NICARAGUA Ventiquattrore nella discarica
El Pantanal e Acahualinca sono quartieri che circondano «la Chureca» nelle vicinanze del lago di Managua. «La Chureca» è una parola che non compare nel dizionario, ma è un’auto-definizione creata dalla gente che abita qui. Si tratta di una discarica di oltre 47 metri di profondità che esiste dagli anni Cinquanta, ovviamente senza alcun tipo di controllo.
Un bambino che non avrà neppure 14 anni affonda le mani in una montagna di spazzatura: è vestito con dei pantaloni marroni, che forse una volta erano bianchi, una maglietta grigia e un cappellino rosso molto sporco che probabilmente ha trovato tra la spazzatura. È uno dei tanti bambini-lavoratori che incontriamo durante la nostra visita alla discarica. Porta a tracolla un sacco grande quasi quanto lui, dove mette tutte le cose che trova (bottiglie di vetro o plastica; pezzi di ferro, legno e materiali riciclabili in genere) e che proverà poi a vendere per poter – almeno quel giorno – mangiare qualcosa. Continuiamo ad addentrarci nella Chureca e l’odore è sempre più nauseabondo: un misto di esalazioni di animali morti, spazzatura e prodotti chimici che arrivano dal contaminatissimo lago di Managua, che si trova a pochi metri dalla Chureca.
Qui arrivano ogni giorno più di 1.400 tonnellate di spazzatura e con esse la speranza di mangiare per più di 100 famiglie. Per tutte loro la discarica rappresenta l’unico mezzo di sopravvivenza. Queste persone lavorano con ritmi estenuanti: per tutta la notte e altri fin dal mattino presto, frugano tra i rifiuti cercando qualcosa con un minimo di valore, circondati da animali morti, cani randagi, avvoltorni, mucche e cavalli che pascolano sul posto.
Nelle vicinanze del lago di Managua, al Nord della capitale, abbiamo incontrato Eddy Perez, che in passato lavorava raccogliendo spazzatura, e oggi è un educatore di strada che lavora da anni con le popolazioni dei quartieri, che circondano e sopravvivono con la Chureca.
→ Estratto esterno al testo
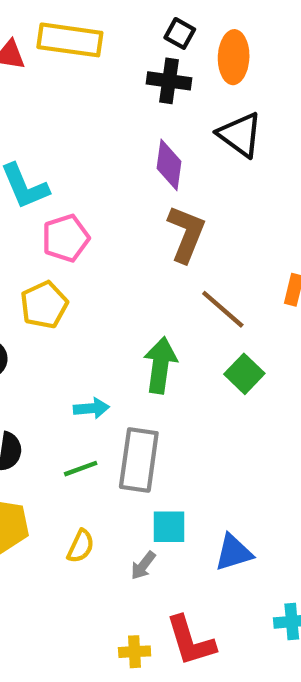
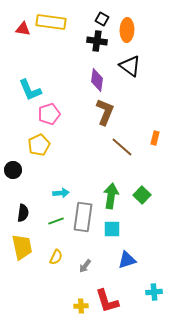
green arrow: (160, 365) -> (111, 196), moved
green square: (244, 374) -> (142, 195), moved
cyan square: (169, 527) -> (112, 229), moved

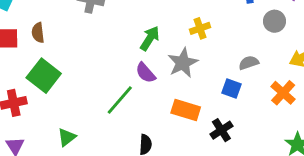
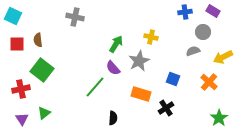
yellow cross: (200, 28) -> (151, 37), turned 32
gray semicircle: (249, 63) -> (193, 51), moved
green triangle: (67, 137) -> (44, 113), moved

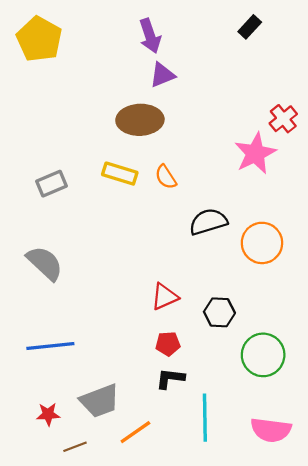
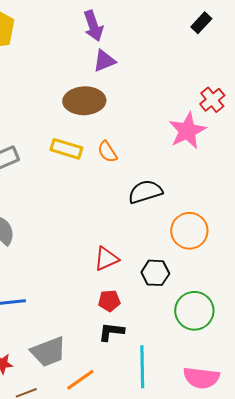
black rectangle: (250, 27) -> (201, 23), moved
orange circle: (262, 243) -> (189, 231), moved

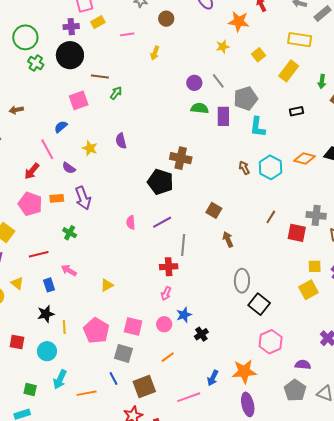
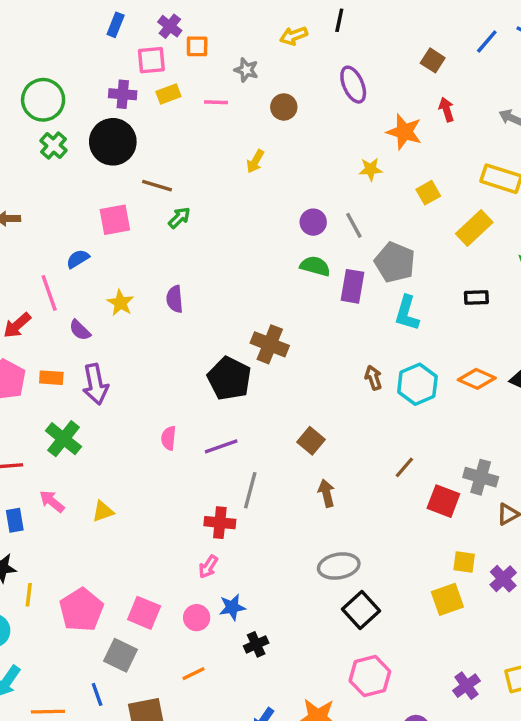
pink line: (127, 34) -> (216, 102), moved
gray pentagon: (246, 98) -> (395, 262), turned 30
green cross: (70, 233) -> (63, 439), size x1.5
gray ellipse: (242, 281) -> (339, 566), turned 70
yellow triangle: (107, 285) -> (103, 511), moved

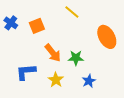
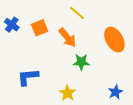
orange arrow: (53, 53) -> (67, 37), moved
yellow star: (56, 80) -> (67, 93), moved
blue star: (89, 81) -> (115, 92), moved

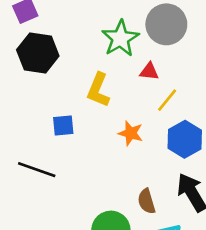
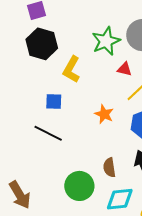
yellow L-shape: (98, 90) -> (71, 69), moved
black line: (37, 170) -> (48, 133), moved

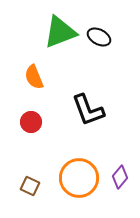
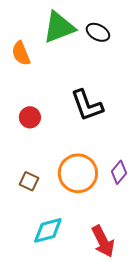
orange semicircle: (34, 77) -> (21, 53), moved

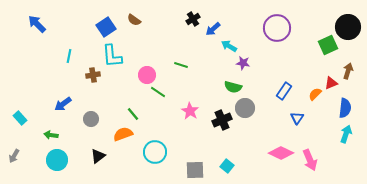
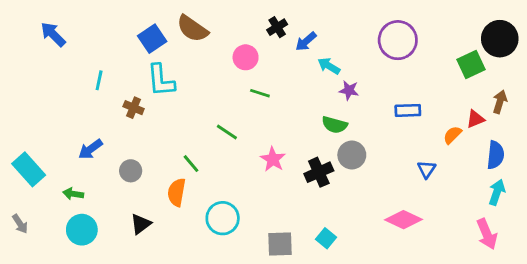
brown semicircle: (134, 20) -> (192, 29), size x1.6
brown cross: (93, 75) -> (134, 108), turned 32
pink circle: (147, 75) -> (246, 57), moved
blue rectangle: (284, 91) -> (408, 110), moved, turned 54
cyan rectangle: (20, 118) -> (29, 169), size x1.6
orange semicircle: (123, 134) -> (177, 192), turned -60
gray arrow: (14, 156) -> (20, 224), turned -64
pink arrow: (310, 160) -> (487, 234), moved

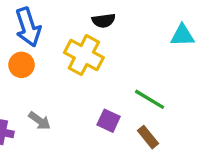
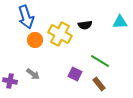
black semicircle: (104, 21) -> (85, 25), moved
orange circle: (22, 65) -> (35, 40), moved

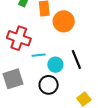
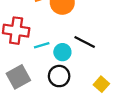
black line: (76, 60) -> (85, 42), turned -30

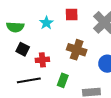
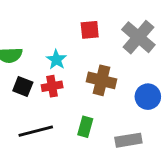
cyan star: (46, 23) -> (56, 60), moved
red cross: (42, 60) -> (52, 86), moved

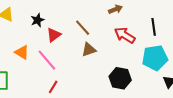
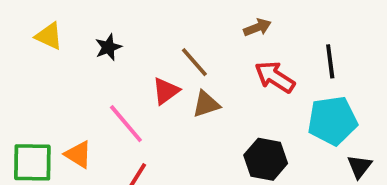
red triangle: (54, 35) -> (166, 91), moved
orange triangle: (22, 52) -> (78, 154), moved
«La Chureca – ci spiega Eddy – è la principale discarica della capitale, che produce, secondo le stime ufficiali, un totale giornaliero di 1.400 tonnellate di spazzatura, ma noi crediamo che siano molte di più. La sua estensione è di 64 ettari e al suo interno lavorano 1.300 persone, di cui più della metà sono minori di 18 anni. Questa è una parte della popolazione urbana che si è vista obbligata a vivere qui spinta dalla difficile situazione economica. La Chureca permette loro di mangiare: è l’unica strada che la gente può percorrere per sopravvivere. Nella Chureca vivono 133 famiglie in baracche del tutto inadeguate, senza servizi igienici, né acqua potabile né elettricità, costruite con materiali di recupero, a loro volta scartati da altre persone, che li ritenevano inservibili. La gente qui alla Chureca vende magari un chilogrammo di alluminio, rame, vetro, carta o plastica e risolve in questo modo le necessità basiche di un giorno per loro e i loro figli. Sono persone che non sanno misurare il domani, perché non hanno la certezza di arrivarvi. Questa realtà non glielo permette, non consente loro di avere nessun progetto per il futuro».
Aldilà dei materiali che si possono vendere per il riciclaggio i churequeros raccolgono anche scarti di cibo come ossa di maiali, scarti di pesce e verdura marcia che arrivano dal mercato orientale, il mercato più grande di Managua. Con questi scarti cucinano e mangiano famiglie intere, molte volte anche sul posto, con conseguenze per la salute facilmente immaginabili. Purtroppo, la metà di questi lavoratori sono bambini a cui non viene riconosciuto nessun diritto, la cui vita non conosce scuola, né giochi, e il cui futuro è gravemente compromesso.
Sono stati fatti molti progetti per far uscire dalla povertà questa parte di popolazione, ma la spazzatura rimane la loro unica certezza. Nel frattempo, la Chureca continua a rappresentare una contraddizione umana per chiunque si guardi attorno: da un lato trova la bellezza del tropico e l’esuberanza della natura, dall’altro indifferenza, miseria e fame.